Brandon O’Brien: And Caroline, tell us about how you kind of got up to The London Project? And what attracted you to this work?

Caroline Millar: So, I actually came to faith later on in life so in my late twenties. And I think from there, I just really had a desire to share the gospel, share the good news of Jesus to everyone. And I basically have gone from being just a disciple in a church and kind of going, "Okay, so what does this mean?" to them actually coming to some of, even some of the teachings of Tim Keller, and the church that I was in was very much interested also in how the gospel affects all aspects of life.

So from a professional view, I trained as an architect, I've worked in lots of different industries, from banking and finance, I've worked a little bit in world events, sporting events, and I've worked for the Mayor of London on different projects and programs there. And got to the stage where it was like, "Where do I take this from now on, now that I've become a Christian?" And so I did a period working for my church, and I guess I've always thought there's been this thread through my faith journey where I've had this passion for the city, but also a passion for Jesus, and I think the first time where I thought, "Oh, these come together," is all this talk on gospel, city, movement. So I was really interested in that. I also worked for a Christian mission that's based in London prior to this, and so, like Girma, I had been just meeting lots of people in different parts of the church in London especially, and came into contact with Neil through that, and just really heard the real vision to see a gospel city movement in London, and to me it was just, that was all my things colliding, all my passions colliding in one and hence finding myself here.

Brandon O’Brien: And from what I understand about your background too, you have experience in working with organizations and city initiatives and things for social good and interest in sort of social impact, social good kinds of work.

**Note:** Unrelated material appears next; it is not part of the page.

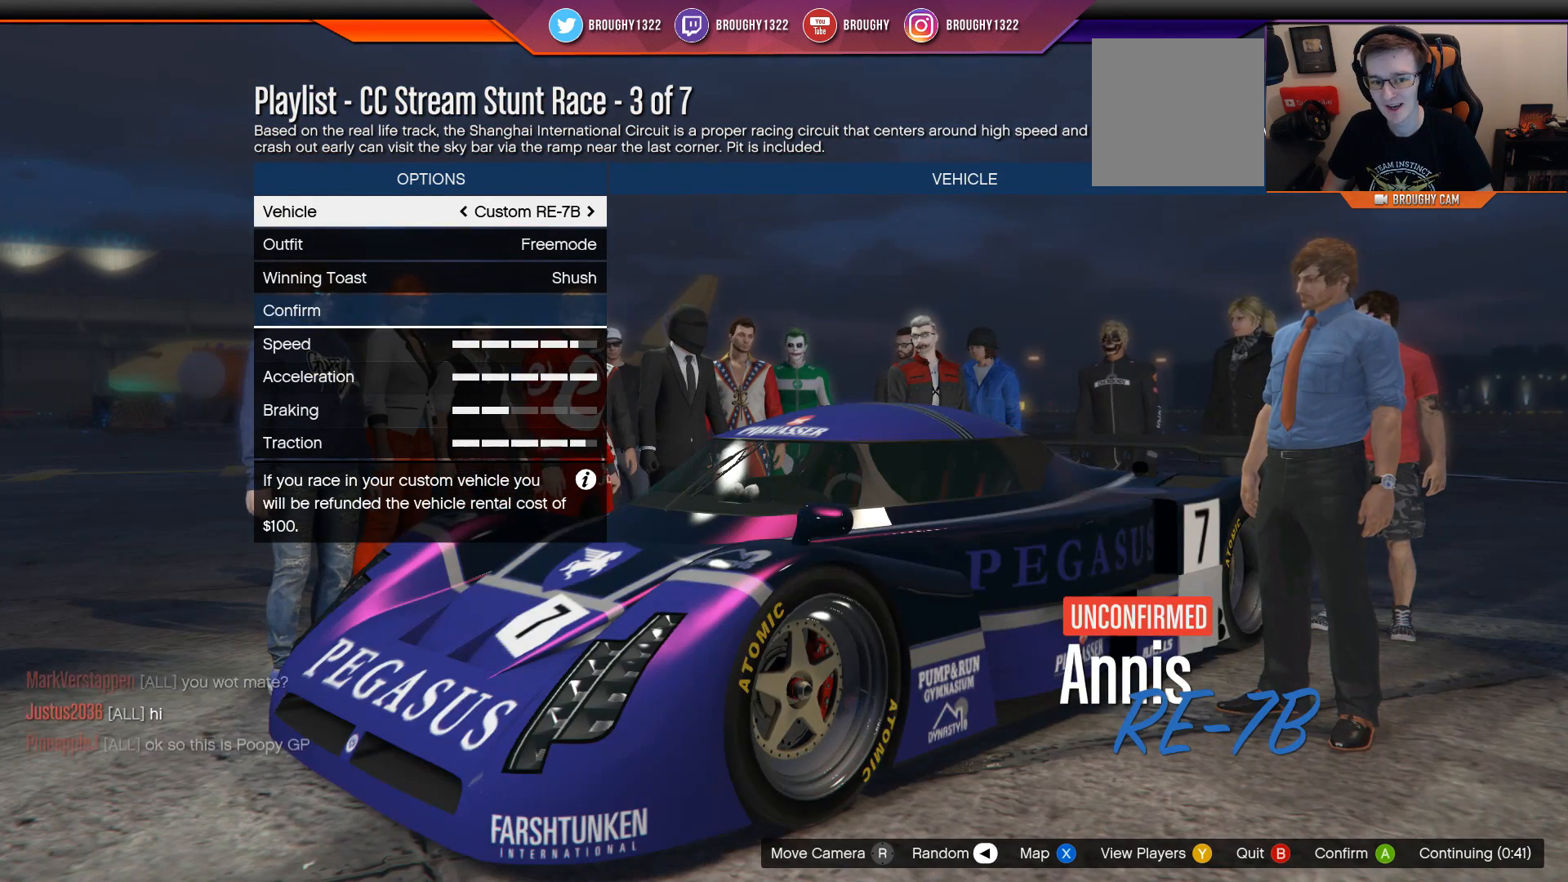
{"buttons": [], "left_stick": "center", "right_stick": "center", "events": [[34, "A", "up"]]}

I'm curious how that experience influences the kinds of things you hope to see come through the London project.

Caroline Millar: Yeah, well I think it's, whether it be local government or charity sector or grassroots community organizations, there are a lot of people that are trying to do good in this city. But I guess as Christians we have a different—not always a different, I would say more of a—definition of what good actually means, right? So if we are talking about, when it talks about and it causes us to seek the peace, the shalom of the city, that word shalom has so much more meaning than maybe just doing good in different things. Some of those things are the same impact we want to see, whether it be like child poverty or a decrease in youth crime in the city or whatever it might be, better healthcare for people and more equality, all of these sorts of things. But I think as the church, we have a unique perspective to that.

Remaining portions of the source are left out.